Download or read book Polymer Dynamics in Confined and Concentrated Media written by Ajey Krishnamurty Dambal and published by . This book was released on 2009 with total page 432 pages. Available in PDF, EPUB and Kindle. Book excerpt:

Download or read book Single Molecule Studies of Flexible Polymers Under Shear and Mixed Flows written by Rodrigo Esquivel Teixeira and published by . This book was released on 2005 with total page 344 pages. Available in PDF, EPUB and Kindle. Book excerpt:

Download or read book Biophysics for Beginners written by Helmut Schiessel and published by CRC Press. This book was released on 2013-12-20 with total page 420 pages. Available in PDF, EPUB and Kindle. Book excerpt: Biophysics is a new way of looking at living matter. It uses quantitative experimental and theoretical methods to open a new window for studying and understanding life processes. This textbook gives compact introductions to the basics of the field, including molecular cell biology and statistical physics. It then presents in-depth discussions of more advanced biophysics subjects, progressing to state-of-the-art experiments and their theoretical interpretations. The book is unique by offering a general introduction to biophysics, yet at the same time restricting itself to processes that occur inside the cell nucleus and that involve biopolymers (DNA, RNA, and proteins). This allows for an accessible read for beginners and a springboard for specialists who wish to continue their study in more detail.

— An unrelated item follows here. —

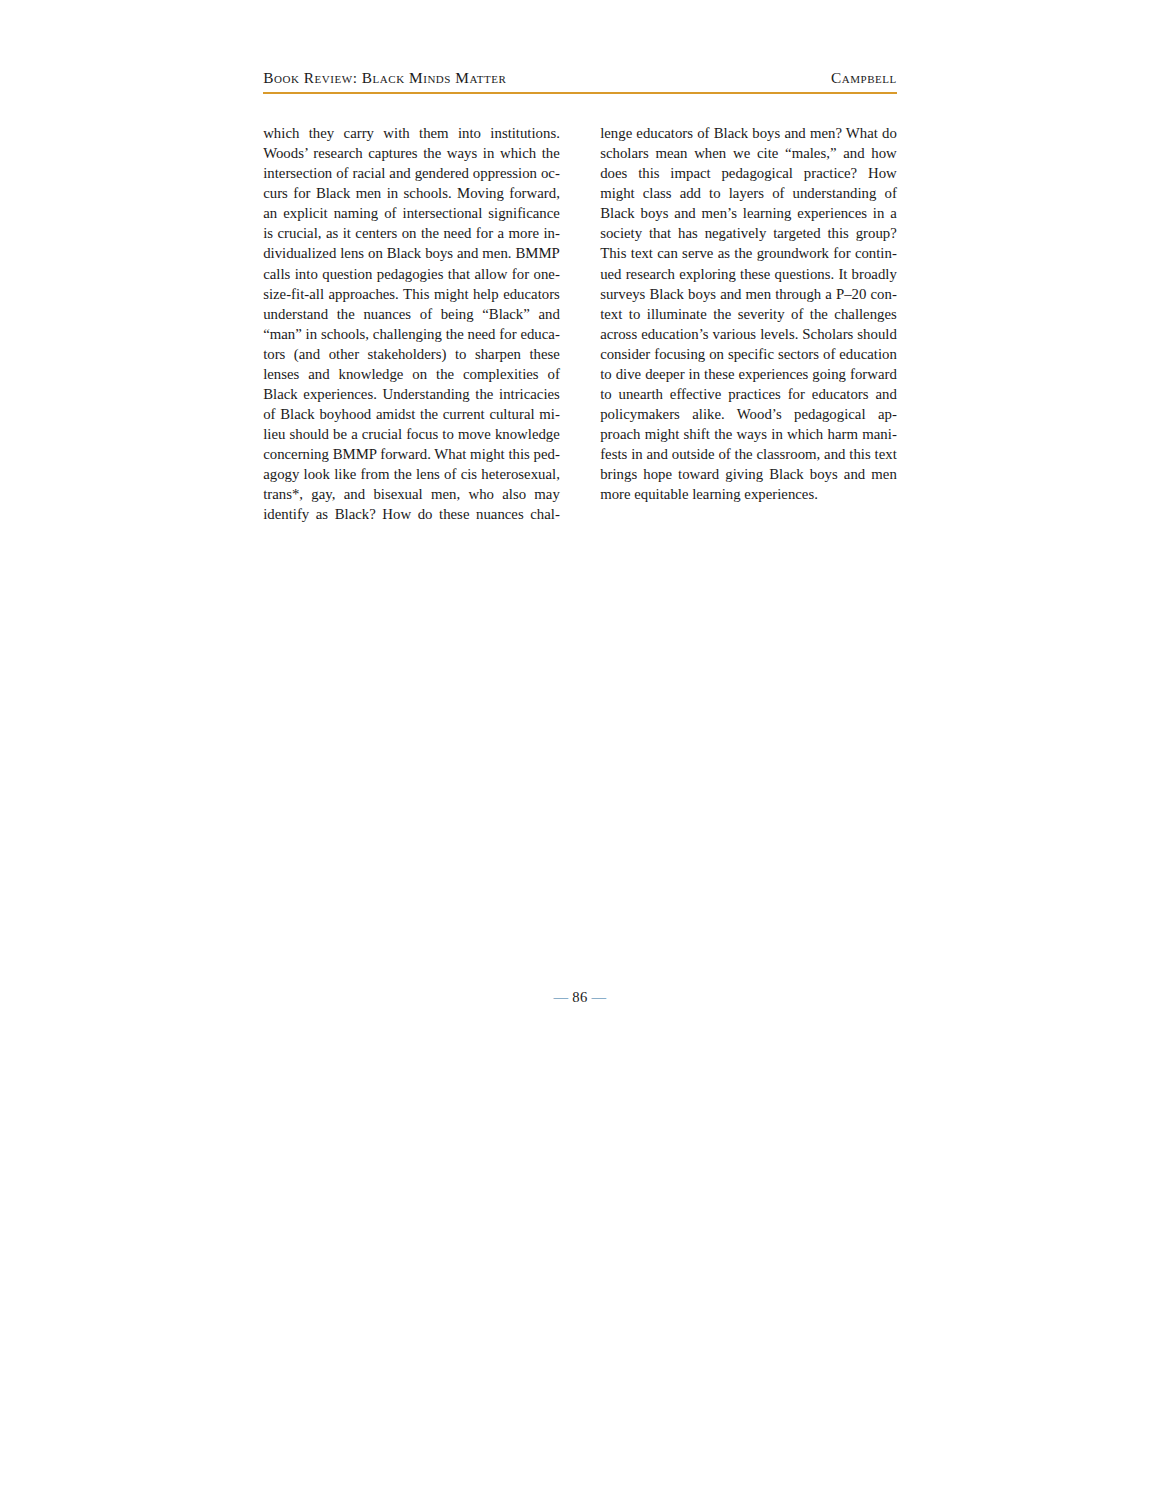Book Review: Black Minds Matter Campbell
which they carry with them into institutions. Woods’ research captures the ways in which the intersection of racial and gendered oppression occurs for Black men in schools. Moving forward, an explicit naming of intersectional significance is crucial, as it centers on the need for a more individualized lens on Black boys and men. BMMP calls into question pedagogies that allow for one-size-fit-all approaches. This might help educators understand the nuances of being “Black” and “man” in schools, challenging the need for educators (and other stakeholders) to sharpen these lenses and knowledge on the complexities of Black experiences. Understanding the intricacies of Black boyhood amidst the current cultural milieu should be a crucial focus to move knowledge concerning BMMP forward. What might this pedagogy look like from the lens of cis heterosexual, trans*, gay, and bisexual men, who also may identify as Black? How do these nuances challenge educators of Black boys and men? What do scholars mean when we cite “males,” and how does this impact pedagogical practice? How might class add to layers of understanding of Black boys and men’s learning experiences in a society that has negatively targeted this group? This text can serve as the groundwork for continued research exploring these questions. It broadly surveys Black boys and men through a P–20 context to illuminate the severity of the challenges across education’s various levels. Scholars should consider focusing on specific sectors of education to dive deeper in these experiences going forward to unearth effective practices for educators and policymakers alike. Wood’s pedagogical approach might shift the ways in which harm manifests in and outside of the classroom, and this text brings hope toward giving Black boys and men more equitable learning experiences.
— 86 —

Download or read book Polymer Physics written by Wenbing Hu and published by Springer Science & Business Media. This book was released on 2012-11-05 with total page 248 pages. Available in PDF, EPUB and Kindle. Book excerpt: A molecular view on the fundamental issues in polymer physics is provided with an aim at students in chemistry, chemical engineering, condensed matter physics and material science courses. An updated translation by the author, a renowned Chinese chemist, it has been proven to be an effective source of learning for many years. Up-to-date developments are reflected throughout the work in this concise presentation of the topic. The author aims at presenting the subject in an efficient manner, which makes this particularly suitable for teaching polymer physics in settings where time is limited, without having to sacrifice the extensive scope that this topic demands.